+++ TESTO DELLA PAGINA +++
+39-0941.327734 abbonati@ambientediritto.it
Giurisprudenza: Giurisprudenza Sentenze per esteso massime | Categoria: Rifiuti Numero: 427 | Data di udienza: 15 Febbraio 2017

* RIFIUTI – Abbandono – Curatore del fallimento – Responsabilità ex art. 192, c. 3 d.lgs. n. 152/2006 – Inconfigurabilità – Obblighi di ripristino – Meccanismo estensivo di cui all’art. 192, c. 4 d.lgs. n. 152/2006 – Inapplicabilità.


Provvedimento: Sentenza
Sezione: 3^
Regione: Lombardia
Città: Milano
Data di pubblicazione: 20 Febbraio 2017
Numero: 427
Data di udienza: 15 Febbraio 2017
Presidente: Di Benedetto
Estensore: Di Mario


Premassima

* RIFIUTI – Abbandono – Curatore del fallimento – Responsabilità ex art. 192, c. 3 d.lgs. n. 152/2006 – Inconfigurabilità – Obblighi di ripristino – Meccanismo estensivo di cui all’art. 192, c. 4 d.lgs. n. 152/2006 – Inapplicabilità.



Massima

 

TAR LOMBARDIA, Milano, Sez. 3^ – 20 febbraio 2017, n. 427


RIFIUTI – Abbandono – Curatore del fallimento – Responsabilità ex art. 192, c. 3 d.lgs. n. 152/2006 – Inconfigurabilità.

Deve escludersi una responsabilità del curatore del fallimento ai sensi del terzo comma dell’art. 192 dlgs 152/2006: fatta salva la eventualità di univoca, autonoma e chiara responsabilità del curatore fallimentare sull’abbandono dei rifiuti, la curatela fallimentare non può essere destinataria, a titolo di responsabilità di posizione, di ordinanze sindacali dirette alla tutela dell’ambiente, per effetto del precedente comportamento omissivo o commissivo dell’impresa fallita, non subentrando tale curatela negli obblighi più strettamente correlati alla responsabilità del fallito e non sussistendo, per tal via, alcun dovere del curatore di adottare particolari comportamenti attivi, finalizzati alla tutela sanitaria degli immobili destinati alla bonifica da fattori inquinanti (TAR Lombardia-Milano, Sez. III, sentenza 05.01.2016).


RIFIUTI – Abbandono – Curatore del fallimento – Obblighi di ripristino – Responsabilità – Meccanismo estensivo di cui all’art. 192, c. 4 d.lgs. n. 152/2006 – Inapplicabilità.
+++ RECORD ELENCATI +++
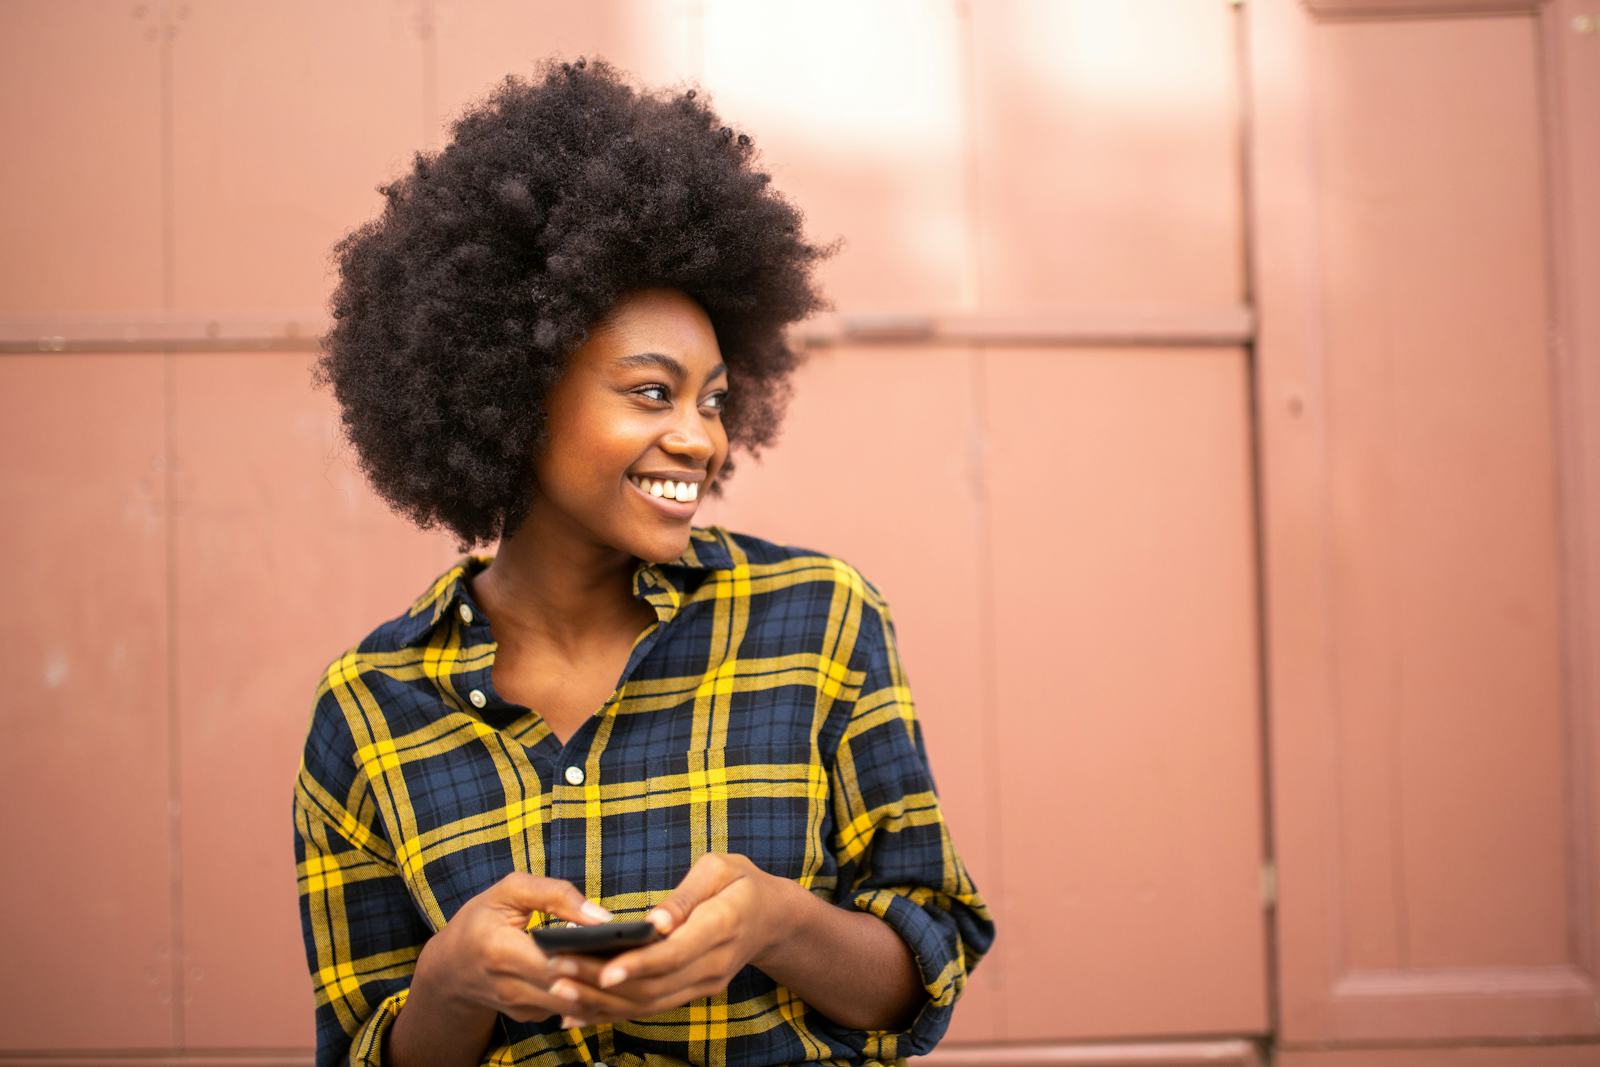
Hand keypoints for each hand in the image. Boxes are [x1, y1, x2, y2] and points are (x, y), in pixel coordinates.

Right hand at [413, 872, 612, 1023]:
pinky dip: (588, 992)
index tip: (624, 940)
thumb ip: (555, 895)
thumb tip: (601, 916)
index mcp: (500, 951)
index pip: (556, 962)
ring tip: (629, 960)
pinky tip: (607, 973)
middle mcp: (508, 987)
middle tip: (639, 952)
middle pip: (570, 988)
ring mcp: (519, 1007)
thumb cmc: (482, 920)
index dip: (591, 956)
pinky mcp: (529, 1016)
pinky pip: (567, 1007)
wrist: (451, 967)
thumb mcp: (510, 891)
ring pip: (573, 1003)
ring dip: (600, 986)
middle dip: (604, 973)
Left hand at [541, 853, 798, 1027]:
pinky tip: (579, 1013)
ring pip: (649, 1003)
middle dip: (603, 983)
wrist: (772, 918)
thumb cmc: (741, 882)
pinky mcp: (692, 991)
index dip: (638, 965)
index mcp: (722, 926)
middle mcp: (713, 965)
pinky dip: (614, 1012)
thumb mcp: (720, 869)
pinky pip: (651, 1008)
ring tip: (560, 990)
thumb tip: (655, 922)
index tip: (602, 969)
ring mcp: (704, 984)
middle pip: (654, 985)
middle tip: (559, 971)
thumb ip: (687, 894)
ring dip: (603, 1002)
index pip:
+++
* [ESERCIZIO A]:
In base al testo della pagina, per quale motivo la curatela fallimentare non può essere destinataria, a titolo di responsabilità di posizione, di ordinanze sindacali dirette alla tutela dell'ambiente? Risponda in una-tre frasi.
* [ESERCIZIO B]:
Trascriva parola per parola il passo del testo della pagina che va da "Deve escludersi una" fino a "III, sentenza 05.01.2016).".
La consultazione dei record non è necessaria.

* [SPAZIO RISPOSTA A]:
La curatela non subentra negli obblighi più strettamente correlati alla responsabilità del fallito. Di conseguenza il curatore non ha alcun dovere di adottare particolari comportamenti attivi finalizzati alla tutela sanitaria degli immobili destinati alla bonifica da fattori inquinanti. Resta salva l'eventualità di una univoca, autonoma e chiara responsabilità del curatore sull'abbandono dei rifiuti.

* [SPAZIO RISPOSTA B]:
Deve escludersi una responsabilità del curatore del fallimento ai sensi del terzo comma dell’art. 192 dlgs 152/2006: fatta salva la eventualità di univoca, autonoma e chiara responsabilità del curatore fallimentare sull’abbandono dei rifiuti, la curatela fallimentare non può essere destinataria, a titolo di responsabilità di posizione, di ordinanze sindacali dirette alla tutela dell’ambiente, per effetto del precedente comportamento omissivo o commissivo dell’impresa fallita, non subentrando tale curatela negli obblighi più strettamente correlati alla responsabilità del fallito e non sussistendo, per tal via, alcun dovere del curatore di adottare particolari comportamenti attivi, finalizzati alla tutela sanitaria degli immobili destinati alla bonifica da fattori inquinanti (TAR Lombardia-Milano, Sez. III, sentenza 05.01.2016).